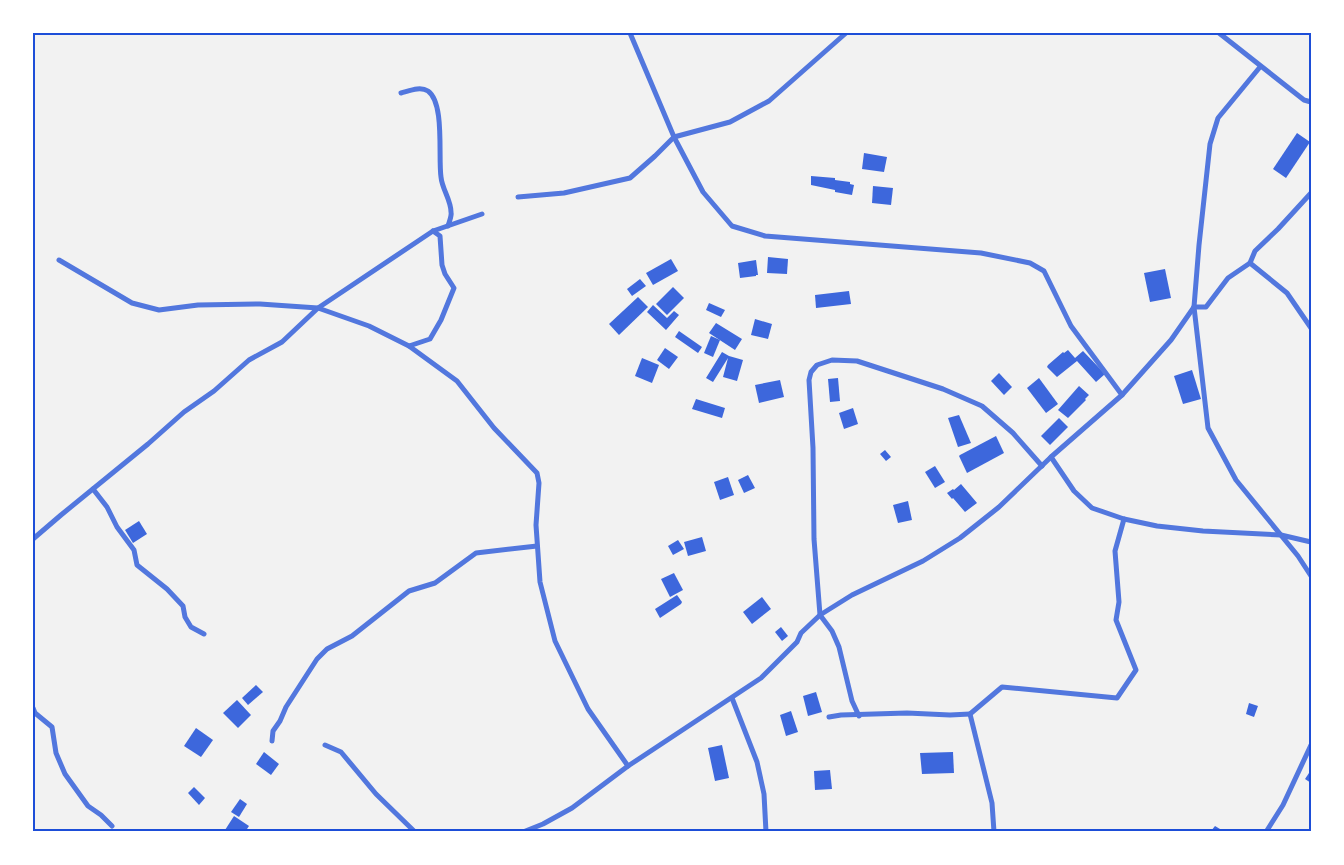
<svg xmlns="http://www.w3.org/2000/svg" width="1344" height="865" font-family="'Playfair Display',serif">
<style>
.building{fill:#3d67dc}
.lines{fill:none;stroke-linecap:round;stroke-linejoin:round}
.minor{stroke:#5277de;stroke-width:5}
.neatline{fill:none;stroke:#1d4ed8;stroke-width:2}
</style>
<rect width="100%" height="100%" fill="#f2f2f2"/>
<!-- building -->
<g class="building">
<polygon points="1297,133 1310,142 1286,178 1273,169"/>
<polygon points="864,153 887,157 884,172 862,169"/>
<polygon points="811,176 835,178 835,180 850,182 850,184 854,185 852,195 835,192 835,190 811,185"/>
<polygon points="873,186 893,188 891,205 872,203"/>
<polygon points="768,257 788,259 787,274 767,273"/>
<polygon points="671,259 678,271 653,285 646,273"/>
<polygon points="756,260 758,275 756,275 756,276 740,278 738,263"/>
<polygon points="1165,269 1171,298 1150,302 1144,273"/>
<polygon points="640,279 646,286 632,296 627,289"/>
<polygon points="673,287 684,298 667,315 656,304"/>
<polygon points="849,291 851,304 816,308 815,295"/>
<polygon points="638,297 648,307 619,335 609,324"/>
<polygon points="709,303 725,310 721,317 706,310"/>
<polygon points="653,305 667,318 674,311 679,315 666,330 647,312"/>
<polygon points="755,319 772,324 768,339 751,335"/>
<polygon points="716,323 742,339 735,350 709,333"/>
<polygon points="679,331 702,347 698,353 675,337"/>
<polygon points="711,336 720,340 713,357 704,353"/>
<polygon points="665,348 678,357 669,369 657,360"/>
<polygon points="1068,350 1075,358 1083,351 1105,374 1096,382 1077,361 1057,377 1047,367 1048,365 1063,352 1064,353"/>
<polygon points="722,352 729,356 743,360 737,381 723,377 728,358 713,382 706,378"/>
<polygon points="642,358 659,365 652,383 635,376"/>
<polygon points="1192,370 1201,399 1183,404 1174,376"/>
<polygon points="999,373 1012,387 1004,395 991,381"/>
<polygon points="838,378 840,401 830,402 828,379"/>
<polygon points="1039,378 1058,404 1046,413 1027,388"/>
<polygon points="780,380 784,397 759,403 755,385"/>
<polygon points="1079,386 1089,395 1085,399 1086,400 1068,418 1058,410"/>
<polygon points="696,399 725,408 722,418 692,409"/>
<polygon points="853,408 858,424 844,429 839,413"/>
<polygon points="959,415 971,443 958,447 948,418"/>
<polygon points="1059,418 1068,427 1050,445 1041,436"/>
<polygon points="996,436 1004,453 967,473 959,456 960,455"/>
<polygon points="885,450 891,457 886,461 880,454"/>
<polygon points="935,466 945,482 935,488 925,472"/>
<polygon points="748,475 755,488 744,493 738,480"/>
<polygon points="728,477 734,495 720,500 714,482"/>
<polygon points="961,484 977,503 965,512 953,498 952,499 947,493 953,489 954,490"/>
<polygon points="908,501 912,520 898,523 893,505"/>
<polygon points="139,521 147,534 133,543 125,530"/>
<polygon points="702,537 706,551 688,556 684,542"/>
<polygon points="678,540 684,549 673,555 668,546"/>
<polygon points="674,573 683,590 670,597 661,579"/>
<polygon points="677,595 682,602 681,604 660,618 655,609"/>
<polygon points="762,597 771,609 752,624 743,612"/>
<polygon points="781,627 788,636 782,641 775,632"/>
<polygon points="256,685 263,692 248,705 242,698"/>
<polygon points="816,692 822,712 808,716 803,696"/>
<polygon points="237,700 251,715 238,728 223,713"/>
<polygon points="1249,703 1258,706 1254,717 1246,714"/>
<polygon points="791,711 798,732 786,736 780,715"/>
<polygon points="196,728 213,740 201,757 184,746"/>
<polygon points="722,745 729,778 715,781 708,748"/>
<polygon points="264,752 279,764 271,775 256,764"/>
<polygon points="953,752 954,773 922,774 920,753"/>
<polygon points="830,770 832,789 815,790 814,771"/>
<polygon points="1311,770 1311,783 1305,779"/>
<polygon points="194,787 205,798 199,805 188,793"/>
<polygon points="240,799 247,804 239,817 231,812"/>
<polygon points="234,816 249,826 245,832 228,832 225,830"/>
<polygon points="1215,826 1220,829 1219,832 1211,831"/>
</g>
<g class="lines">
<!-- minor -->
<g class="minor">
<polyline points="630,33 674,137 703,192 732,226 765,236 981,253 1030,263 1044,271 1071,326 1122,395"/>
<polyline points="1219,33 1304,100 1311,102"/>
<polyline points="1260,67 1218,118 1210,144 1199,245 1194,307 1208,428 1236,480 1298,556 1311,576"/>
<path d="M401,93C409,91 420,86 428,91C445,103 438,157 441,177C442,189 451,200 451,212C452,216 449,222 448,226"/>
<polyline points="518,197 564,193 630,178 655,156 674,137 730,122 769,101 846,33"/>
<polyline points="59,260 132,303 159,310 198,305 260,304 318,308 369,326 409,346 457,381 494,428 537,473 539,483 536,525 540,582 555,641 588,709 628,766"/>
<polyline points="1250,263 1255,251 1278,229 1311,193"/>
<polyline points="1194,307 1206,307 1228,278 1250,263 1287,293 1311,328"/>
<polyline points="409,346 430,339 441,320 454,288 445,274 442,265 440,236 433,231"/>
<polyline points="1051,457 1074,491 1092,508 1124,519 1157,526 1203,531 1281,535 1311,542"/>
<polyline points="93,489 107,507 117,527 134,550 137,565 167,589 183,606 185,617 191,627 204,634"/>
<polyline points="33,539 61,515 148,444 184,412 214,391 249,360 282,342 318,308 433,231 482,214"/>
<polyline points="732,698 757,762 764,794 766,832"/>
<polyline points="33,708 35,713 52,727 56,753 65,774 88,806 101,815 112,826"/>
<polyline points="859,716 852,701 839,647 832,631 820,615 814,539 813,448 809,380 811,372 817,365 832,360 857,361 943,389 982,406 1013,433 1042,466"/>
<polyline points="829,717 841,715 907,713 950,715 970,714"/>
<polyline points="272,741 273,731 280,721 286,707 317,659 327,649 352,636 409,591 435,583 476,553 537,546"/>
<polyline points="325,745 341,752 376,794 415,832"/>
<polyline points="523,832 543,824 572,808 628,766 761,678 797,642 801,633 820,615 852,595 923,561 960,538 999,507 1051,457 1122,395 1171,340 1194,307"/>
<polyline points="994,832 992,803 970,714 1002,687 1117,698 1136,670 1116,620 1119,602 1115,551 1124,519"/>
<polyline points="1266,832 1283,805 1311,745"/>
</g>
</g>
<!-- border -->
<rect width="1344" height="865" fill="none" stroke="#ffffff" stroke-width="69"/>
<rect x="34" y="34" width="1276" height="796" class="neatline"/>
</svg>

■ Problem statement
Search the listing for the string "lines". Copy each line where it is found.

■ Output of the exercise
.lines{fill:none;stroke-linecap:round;stroke-linejoin:round}
<g class="lines">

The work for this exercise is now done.